SEBI (Securities and Exchange Board of India) was established in 1988 by Govt of India. After Harshad Mehta scam of 1991 it was made an autonomous regulatory body on the lines of SEC( Security Exchange Commision) of America. SEBI was made to bolster investor confidence and keep an eye on market transactions. With the inception of Sebi it was expected that secutrity markets will be integrated over a national level. In the current scenario of financial markets where numerous financial instruments like Insurance, Mutual Funds , Derivatives(introduced in the year 2000) etc have come into picture; the role of Sebi has become more important. But majority of times Sebi proved to be a Watch Dog without teeth. Sebi has failed in implementation of regulations and bringing convicted participants of market to justice. Sebi is responsible for working of all the Stock Exchanges and transactions relating to equities.

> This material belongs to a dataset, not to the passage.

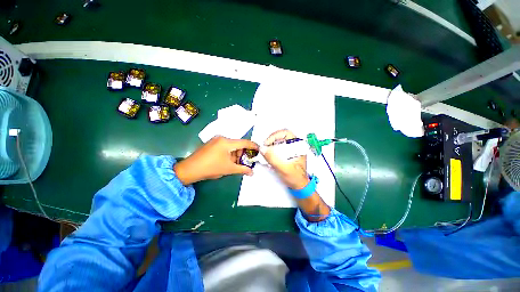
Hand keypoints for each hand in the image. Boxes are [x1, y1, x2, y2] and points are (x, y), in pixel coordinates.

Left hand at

There have been many instances when Sebi was caught napping. During the period between 1998 – 2002, Share market has seen numerous cases of insider trading. This led to the Price manipulation ahead of any Mergers and Acquisitions, declaration of dividends or any other corporate acts. Sebi wasn’t able to nail even a single accused. Height of insider trading was when President of BSE Anand Rathi called up executive arm of BSE to obtain information on other broker ( Ketan Parikh) ; which is considered wrong. Every uptrend in share indices is neglected by Sebi . The result is atmosphere of speculation and rumors around specific Companies and brokers. It is a known fact that few high profile brokers and institutional investor play a major role in the uptrend spiraling of their prices. But Sebi turns blind eye to most of these serious issues. It seems Sebi never learns from the past.

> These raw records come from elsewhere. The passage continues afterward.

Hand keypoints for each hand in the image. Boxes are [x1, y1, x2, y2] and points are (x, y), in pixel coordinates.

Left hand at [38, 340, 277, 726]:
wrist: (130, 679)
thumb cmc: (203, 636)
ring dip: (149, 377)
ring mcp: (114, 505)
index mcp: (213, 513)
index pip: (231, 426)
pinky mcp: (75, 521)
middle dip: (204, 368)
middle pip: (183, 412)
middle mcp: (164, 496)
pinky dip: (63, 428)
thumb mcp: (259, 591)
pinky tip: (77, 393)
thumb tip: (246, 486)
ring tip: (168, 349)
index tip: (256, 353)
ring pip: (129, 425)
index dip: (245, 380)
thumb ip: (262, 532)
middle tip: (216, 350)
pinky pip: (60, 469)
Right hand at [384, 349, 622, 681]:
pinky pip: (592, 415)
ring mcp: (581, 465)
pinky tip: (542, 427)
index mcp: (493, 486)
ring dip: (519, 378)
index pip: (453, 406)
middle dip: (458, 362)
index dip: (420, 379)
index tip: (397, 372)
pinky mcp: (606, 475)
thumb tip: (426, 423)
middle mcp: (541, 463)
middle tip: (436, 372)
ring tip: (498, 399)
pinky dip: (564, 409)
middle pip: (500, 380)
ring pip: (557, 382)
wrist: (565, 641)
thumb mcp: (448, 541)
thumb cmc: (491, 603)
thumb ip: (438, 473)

There is no fear of Sebi in financial market. The profile of regulator is judged by its conviction rate; which is very low in case of Sebi. Most of the time SAT (Security and Appellate Tribunal) has given overturned its decisions. The amount of surveillance expected from a Sebi is not achieved.

In this age of computerization, strong IT surveillance is a must for Sebi. Even after its multiple claims of dexterity, Sebi was caught with its pants down in month of October this year when a single investor was caught with (hold your breath) 5000 demat accounts so that he can multiply his chances of getting maximum shares in IPO. Manipulation at such a lower level going untraced is a shame. I am amazed how that person with multiple demat accounts paid his annual maintenance charge. For a standard demat account the maintenance charge is 500 Rs. This means he must have also made an arrangement (by crook) to see to it that it is waived.

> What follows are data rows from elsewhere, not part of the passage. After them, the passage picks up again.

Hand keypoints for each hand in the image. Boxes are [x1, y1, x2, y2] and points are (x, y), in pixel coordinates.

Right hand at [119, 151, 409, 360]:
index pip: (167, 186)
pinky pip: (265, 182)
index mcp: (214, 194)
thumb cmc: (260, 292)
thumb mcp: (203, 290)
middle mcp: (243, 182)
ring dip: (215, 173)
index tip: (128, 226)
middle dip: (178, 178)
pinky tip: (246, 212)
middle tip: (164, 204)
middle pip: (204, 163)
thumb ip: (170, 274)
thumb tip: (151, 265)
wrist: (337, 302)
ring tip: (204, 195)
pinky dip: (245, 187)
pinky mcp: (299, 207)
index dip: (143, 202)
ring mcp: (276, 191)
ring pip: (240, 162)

Sebi has not learned any thing from Harshad Mehta Scam, Ketan Parikh Scam, Home Trade Scam, etc. Even today the report of development of case against many FIIs; on removal of money from market on the day when Sonia Gandhi aka congress won election (black Friday), has not been made public.

What Sebi needs is total autonomy and highly trained and educated Experts from the field of

Finance, Banking, Accounting, Management and Law.

The future of Stock Markets is heavily dependent of workability of its regulator.